West Bank villages went to the polls on Saturday. One way for a Palestinian Authority run its course to maintain a semblance of democratic life, as she gave up to organize the presidential and legislative elections, for fear of defeat.
It is voting day in Palestine, but who knows and who cares? In Abu Dis, a suburb of Jerusalem perched behind the Mount of Olives, in the shadow of Israeli wall that separates the occupied territories of the Holy City, not an election poster will brighten the streets. For municipal elections, Saturday, Dec. 11, the electoral commission has not deigned to send polls to this small town of 25,000 inhabitants. What for?
The political factions and tribal major clans of Abu Dis agreed in advance. They present a single list. Winners of office. Hamas is not there: the Islamist movement is boycotting the elections, the first since 2017 in the West Bank in its stronghold in Gaza, where elections simply do not occur. The mayor of Abu Dis, Ahmad Abu Hilal, observed that with spite. He threw in the towel: it does not represent this year. “The Palestinian Authority [PA] needs an election any. Enact the villages, it is easier for her, but no one here wants it.”
Mr. Abu Hilal, an entrepreneur of the placid, apolitical building, is the son of a chieftain who ruled the affairs of the city of 1967, when the Israeli conquest of territories, until 2000. He believes that the AP did “everything backwards. They should first reconcile with Hamas and then elect a Parliament.”

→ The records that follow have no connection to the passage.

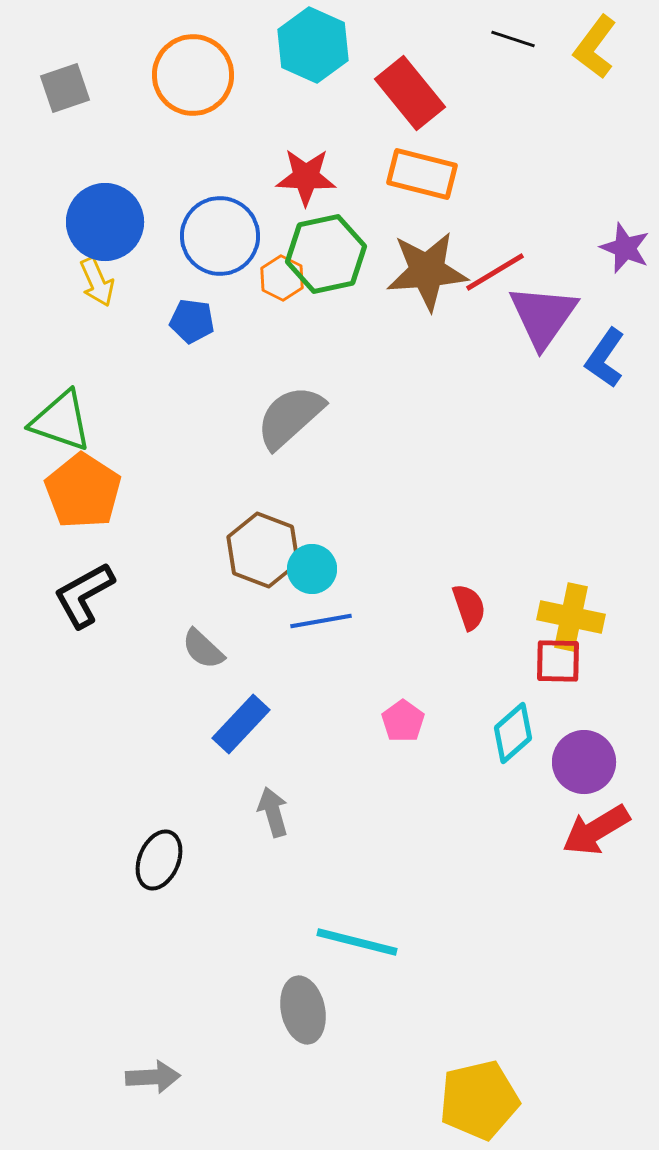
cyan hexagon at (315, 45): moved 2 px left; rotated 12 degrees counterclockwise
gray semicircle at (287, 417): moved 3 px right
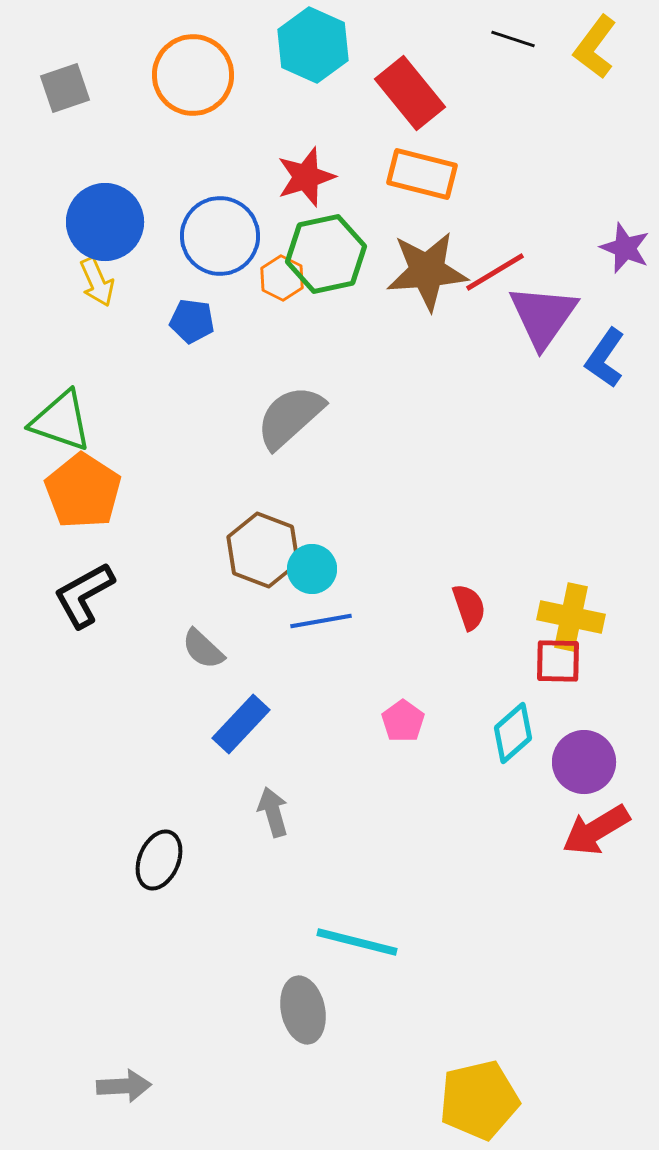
red star at (306, 177): rotated 20 degrees counterclockwise
gray arrow at (153, 1077): moved 29 px left, 9 px down
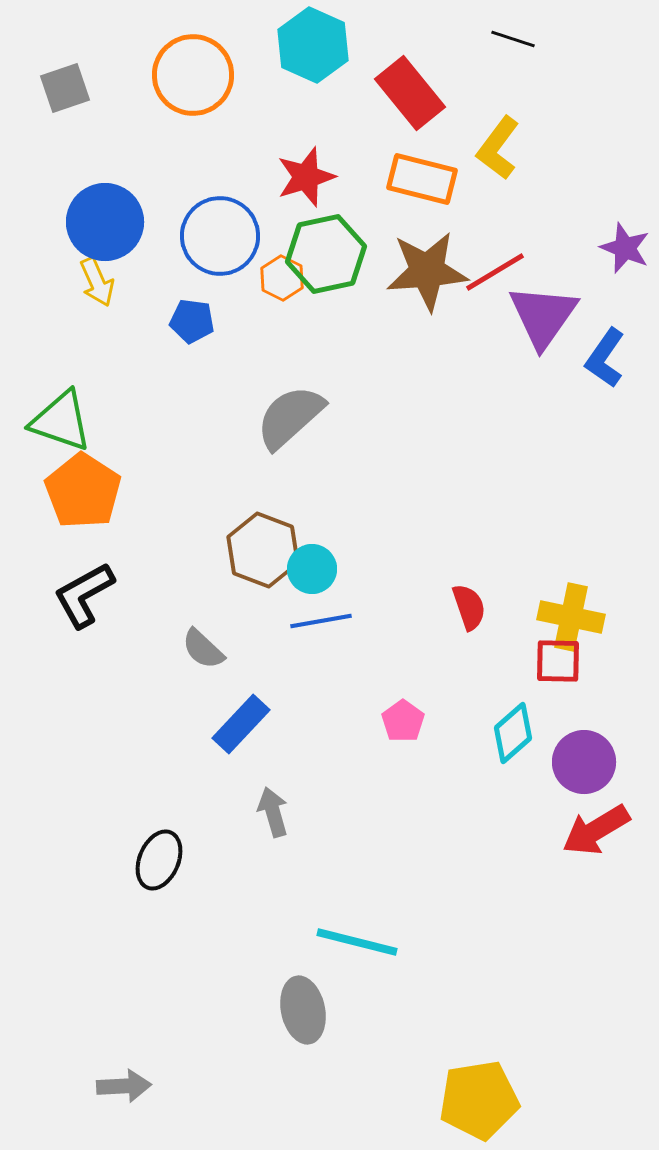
yellow L-shape at (595, 47): moved 97 px left, 101 px down
orange rectangle at (422, 174): moved 5 px down
yellow pentagon at (479, 1100): rotated 4 degrees clockwise
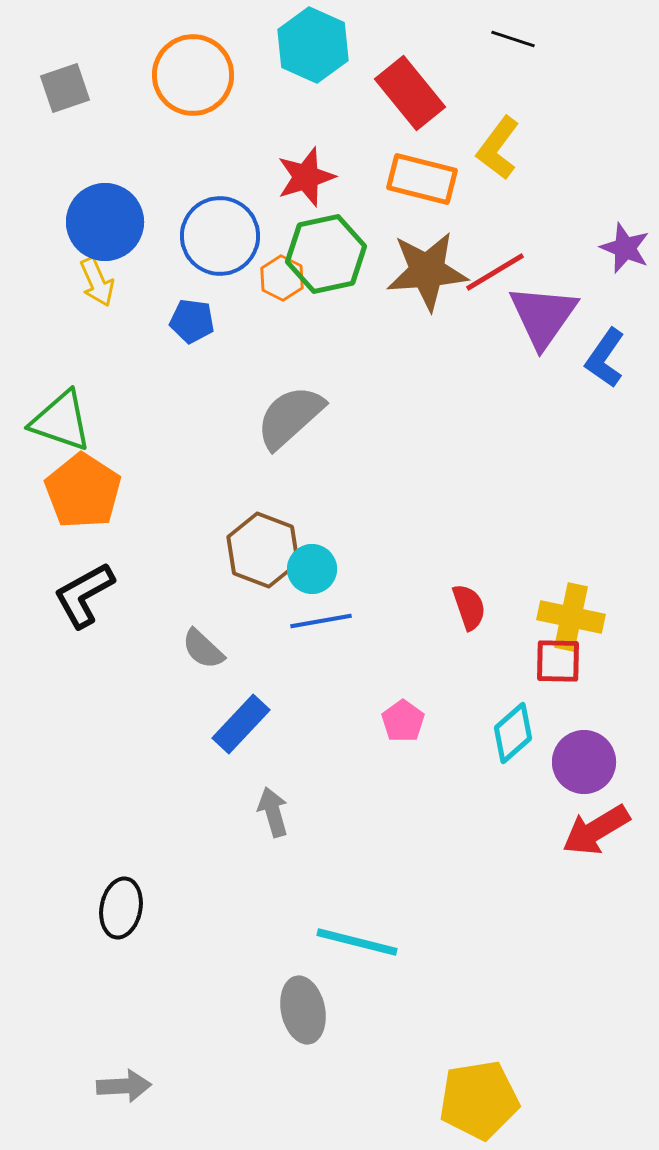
black ellipse at (159, 860): moved 38 px left, 48 px down; rotated 12 degrees counterclockwise
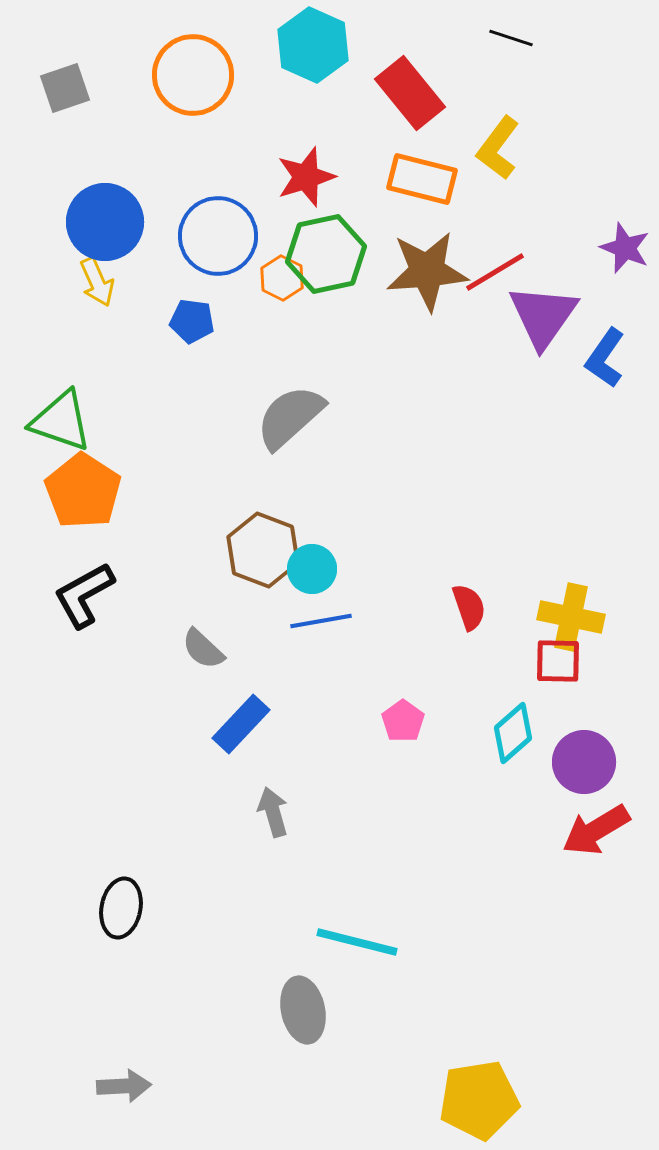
black line at (513, 39): moved 2 px left, 1 px up
blue circle at (220, 236): moved 2 px left
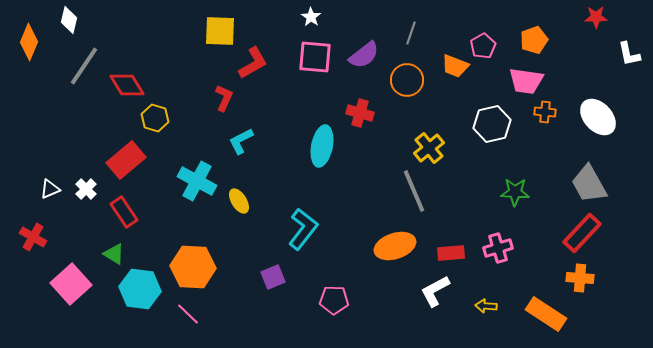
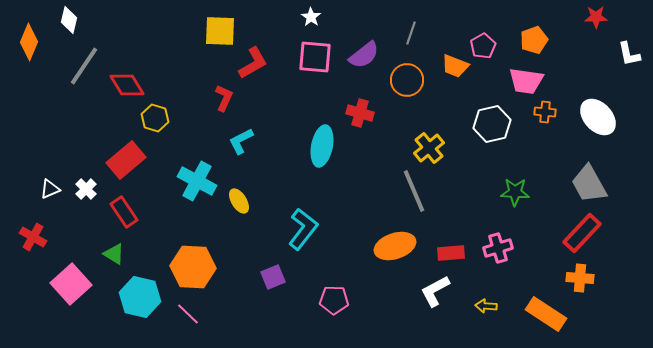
cyan hexagon at (140, 289): moved 8 px down; rotated 6 degrees clockwise
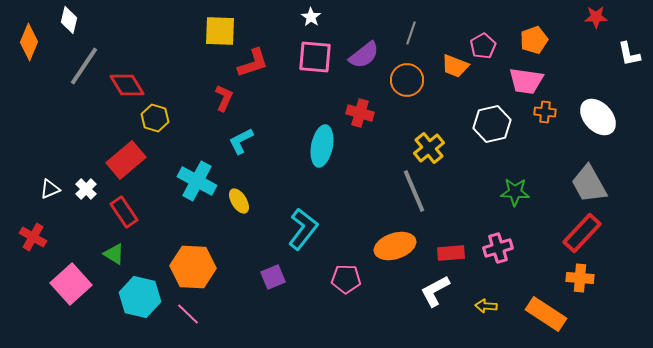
red L-shape at (253, 63): rotated 12 degrees clockwise
pink pentagon at (334, 300): moved 12 px right, 21 px up
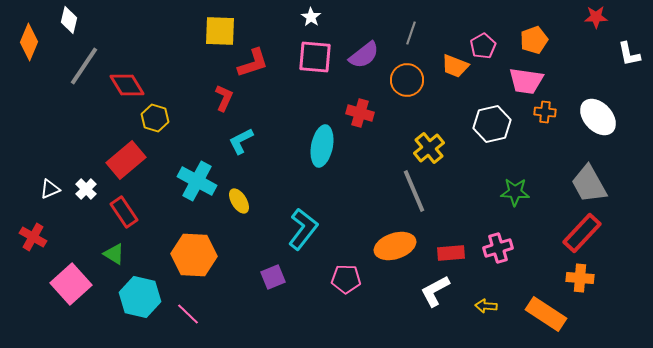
orange hexagon at (193, 267): moved 1 px right, 12 px up
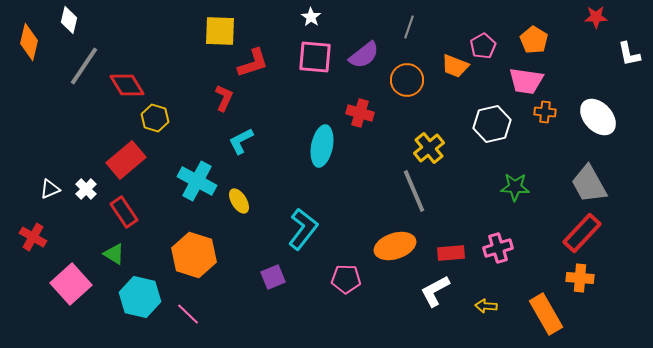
gray line at (411, 33): moved 2 px left, 6 px up
orange pentagon at (534, 40): rotated 20 degrees counterclockwise
orange diamond at (29, 42): rotated 9 degrees counterclockwise
green star at (515, 192): moved 5 px up
orange hexagon at (194, 255): rotated 15 degrees clockwise
orange rectangle at (546, 314): rotated 27 degrees clockwise
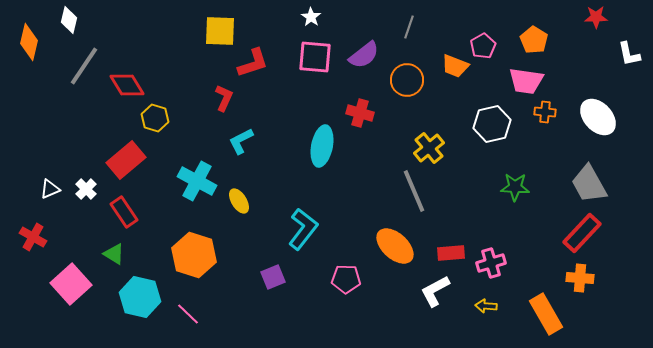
orange ellipse at (395, 246): rotated 60 degrees clockwise
pink cross at (498, 248): moved 7 px left, 15 px down
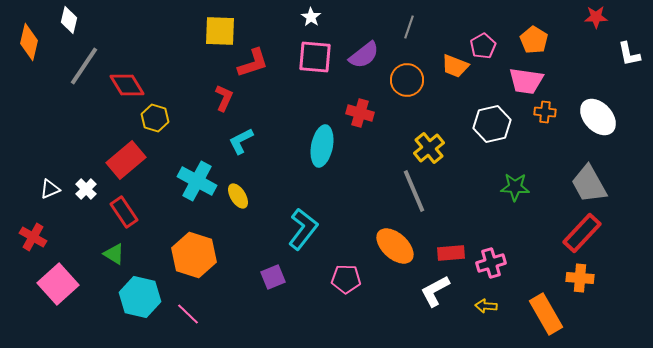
yellow ellipse at (239, 201): moved 1 px left, 5 px up
pink square at (71, 284): moved 13 px left
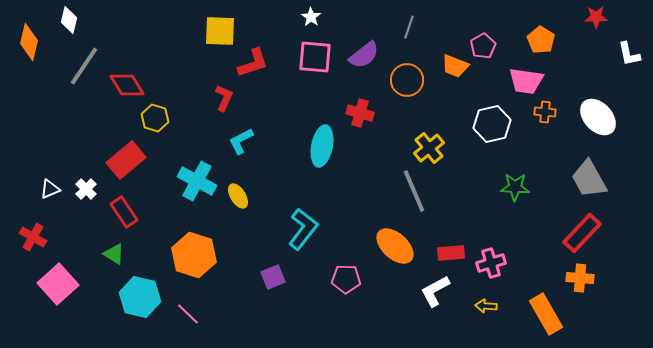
orange pentagon at (534, 40): moved 7 px right
gray trapezoid at (589, 184): moved 5 px up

major cities expected to vote in March 2022
That was the plan. It derailed. In April, President Mahmoud Abbas, 86, has indefinitely postponed the presidential and legislative elections, the first scheduled in the occupied territories since 2005. AP ran the risk of “losing” symbolically East Jerusalem, the Arab part the city occupied by Israel, who forbade the election. Washington and the European Union did nothing to compel it. They showed limited enthusiasm for the vote, which would have fired Hamas from its isolation in Gaza. Abbas himself was afraid of losing control of an exercise “democratic” he endeavored to control from start to finish.
Since then, the AP appears at an end. In financial semi- bankruptcy, while Arab and international donors continue to cut or reduce their subsidies. Without vision, without perspective, since the new Israeli government, in power since June, refused to commit any political negotiation with it. “The PA gives us a bone. They want to make us happy with this election,” said one European diplomat, who asked. State media did not cover the campaign. Major cities, Hebron, Nablus, are supposed to elect their mayors later, in March 2022. But no one knows if these second municipal will take place.